Ma, come abbiamo detto prima, è molto difficile "amare tutti" così come è difficile amare un intero popolo...
Se l'amore è un fattore geopolitico
A muovere gli attori e le potenze geopolitiche non è sempre e solo il calcolo dell’utile: l’identità è oggi una posta geopolitica decisiva. Al Quarto Festival di Limes a Genova, una riflessione su the power of love.
Il mondo non risponde più ai comandi.
Mai come oggi il potere è disperso in un pianeta senza centro, sovraffollato e turbolento.
Certo, l’America resta il Numero Uno per la strapotenza militare, ”l’esorbitante privilegio” del dollaro, l’innovazione tecnologica. Ma più che a un sovrano universale, somiglia a un primo della classe annoiato e irritato, preoccupato che meno dotati compagni gli copino il compito e gli rubino il voto.

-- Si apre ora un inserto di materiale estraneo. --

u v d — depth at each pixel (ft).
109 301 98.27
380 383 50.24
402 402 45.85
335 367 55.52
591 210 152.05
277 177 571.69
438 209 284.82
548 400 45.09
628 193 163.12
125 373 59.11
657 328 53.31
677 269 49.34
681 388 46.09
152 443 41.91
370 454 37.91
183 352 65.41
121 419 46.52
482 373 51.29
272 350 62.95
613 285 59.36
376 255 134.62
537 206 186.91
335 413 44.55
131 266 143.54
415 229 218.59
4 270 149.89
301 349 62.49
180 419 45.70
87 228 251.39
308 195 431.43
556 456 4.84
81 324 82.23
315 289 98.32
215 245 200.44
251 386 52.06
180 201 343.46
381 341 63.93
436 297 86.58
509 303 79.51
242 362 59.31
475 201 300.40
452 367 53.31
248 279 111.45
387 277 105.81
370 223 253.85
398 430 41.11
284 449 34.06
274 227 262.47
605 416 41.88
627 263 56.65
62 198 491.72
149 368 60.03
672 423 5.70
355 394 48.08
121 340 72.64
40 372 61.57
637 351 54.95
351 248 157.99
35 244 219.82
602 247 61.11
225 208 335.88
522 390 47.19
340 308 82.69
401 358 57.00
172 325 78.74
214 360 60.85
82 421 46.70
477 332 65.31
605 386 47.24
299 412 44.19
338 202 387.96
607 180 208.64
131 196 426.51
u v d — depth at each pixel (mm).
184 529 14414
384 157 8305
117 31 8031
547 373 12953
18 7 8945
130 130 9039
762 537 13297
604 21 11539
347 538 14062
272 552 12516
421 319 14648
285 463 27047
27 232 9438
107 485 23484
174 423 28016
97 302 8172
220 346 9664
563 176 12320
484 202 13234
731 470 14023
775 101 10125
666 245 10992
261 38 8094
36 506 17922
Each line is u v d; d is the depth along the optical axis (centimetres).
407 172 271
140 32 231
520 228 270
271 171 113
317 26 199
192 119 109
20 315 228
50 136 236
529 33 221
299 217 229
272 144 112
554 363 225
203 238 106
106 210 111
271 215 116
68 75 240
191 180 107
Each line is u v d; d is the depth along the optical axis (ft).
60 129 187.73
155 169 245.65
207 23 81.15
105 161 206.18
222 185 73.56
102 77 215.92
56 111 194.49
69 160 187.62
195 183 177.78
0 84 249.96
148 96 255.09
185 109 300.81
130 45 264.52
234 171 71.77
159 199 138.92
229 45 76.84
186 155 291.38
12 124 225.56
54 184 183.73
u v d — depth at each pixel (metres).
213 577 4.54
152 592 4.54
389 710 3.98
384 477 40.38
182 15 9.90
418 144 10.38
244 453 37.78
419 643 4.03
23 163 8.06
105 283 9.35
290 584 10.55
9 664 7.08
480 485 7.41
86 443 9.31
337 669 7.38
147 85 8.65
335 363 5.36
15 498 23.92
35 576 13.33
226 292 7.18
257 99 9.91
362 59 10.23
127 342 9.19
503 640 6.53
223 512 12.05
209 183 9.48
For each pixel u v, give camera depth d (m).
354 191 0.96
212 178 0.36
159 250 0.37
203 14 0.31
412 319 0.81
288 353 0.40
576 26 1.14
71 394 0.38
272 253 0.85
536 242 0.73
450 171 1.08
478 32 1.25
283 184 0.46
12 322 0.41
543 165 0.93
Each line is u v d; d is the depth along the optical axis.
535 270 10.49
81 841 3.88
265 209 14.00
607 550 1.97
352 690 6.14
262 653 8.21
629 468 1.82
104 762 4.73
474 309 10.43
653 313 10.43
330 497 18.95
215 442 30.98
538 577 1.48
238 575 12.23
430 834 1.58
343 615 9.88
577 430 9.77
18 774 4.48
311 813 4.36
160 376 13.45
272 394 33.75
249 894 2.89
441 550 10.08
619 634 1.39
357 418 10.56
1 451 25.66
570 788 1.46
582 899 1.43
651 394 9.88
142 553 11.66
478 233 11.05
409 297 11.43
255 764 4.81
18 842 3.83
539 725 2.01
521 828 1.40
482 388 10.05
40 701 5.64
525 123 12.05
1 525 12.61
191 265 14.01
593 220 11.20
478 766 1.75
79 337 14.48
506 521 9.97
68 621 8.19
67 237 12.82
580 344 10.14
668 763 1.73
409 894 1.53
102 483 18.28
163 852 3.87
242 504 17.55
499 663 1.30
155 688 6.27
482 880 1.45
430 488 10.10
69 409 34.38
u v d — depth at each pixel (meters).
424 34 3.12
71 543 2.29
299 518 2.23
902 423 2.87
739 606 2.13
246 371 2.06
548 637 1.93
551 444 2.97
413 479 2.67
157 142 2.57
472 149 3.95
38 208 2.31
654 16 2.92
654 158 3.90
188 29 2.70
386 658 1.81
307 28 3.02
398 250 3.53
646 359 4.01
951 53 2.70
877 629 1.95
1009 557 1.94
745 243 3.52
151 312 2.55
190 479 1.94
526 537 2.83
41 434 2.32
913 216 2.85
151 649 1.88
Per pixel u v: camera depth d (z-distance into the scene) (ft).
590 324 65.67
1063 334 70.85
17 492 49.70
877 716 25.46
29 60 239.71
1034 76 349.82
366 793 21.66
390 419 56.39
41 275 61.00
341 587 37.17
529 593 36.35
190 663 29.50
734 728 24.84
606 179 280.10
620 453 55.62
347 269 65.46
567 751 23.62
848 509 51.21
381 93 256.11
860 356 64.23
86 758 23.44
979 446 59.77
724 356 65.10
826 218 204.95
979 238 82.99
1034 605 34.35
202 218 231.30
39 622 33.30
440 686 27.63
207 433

Dopo due decenni di retorica americana della globalizzazione, Donald Trump è più preoccupato di costruire muri e tagliare ponti per difendersi dal mondo che di consolidarvi ed estendervi l’impero americano. Perché «non sono stato eletto dal resto del mondo, non esiste una bandiera mondiale né un inno mondiale». Con ciò il presidente esprime un sentimento diffuso nell’America profonda.
Quanto all’altro, originario ceppo dell’Occidente: l’Europa rischia la disgregazione, avviata dal voto britannico sul Brexit. Eppure solo un secolo fa era il centro del potere planetario. Nove decimi delle terre abitate erano rette da europei o loro discendenti. E l’umanità era segmentata in gerarchie razziali, con i bianchi europei in vetta e i neri (allora negri) in fondo all’abisso.
Sulla competizione per il potere in questo mondo da sette miliardi e mezzo di anime si concentra a Genova, da domani a domenica, il quarto Festival di Limes. Titolo: “Chi comanda il mondo”. In altre parole: quale potenza dominerà questo secolo – ancora l’America? O toccherà alla Cina? O semplicemente a nessuno?
Vent’anni fa ci veniva spiegato che la storia è finita. Tipica espressione della vichiana «boria dei dotti». Oggi scopriamo che non solo non è finita, ma corre al galoppo. Proprio perché il mondo attuale è fuori sesto, ingovernabile da un solo centro di potere, vale la pena concentrarsi anche sulle passioni che lo agitano.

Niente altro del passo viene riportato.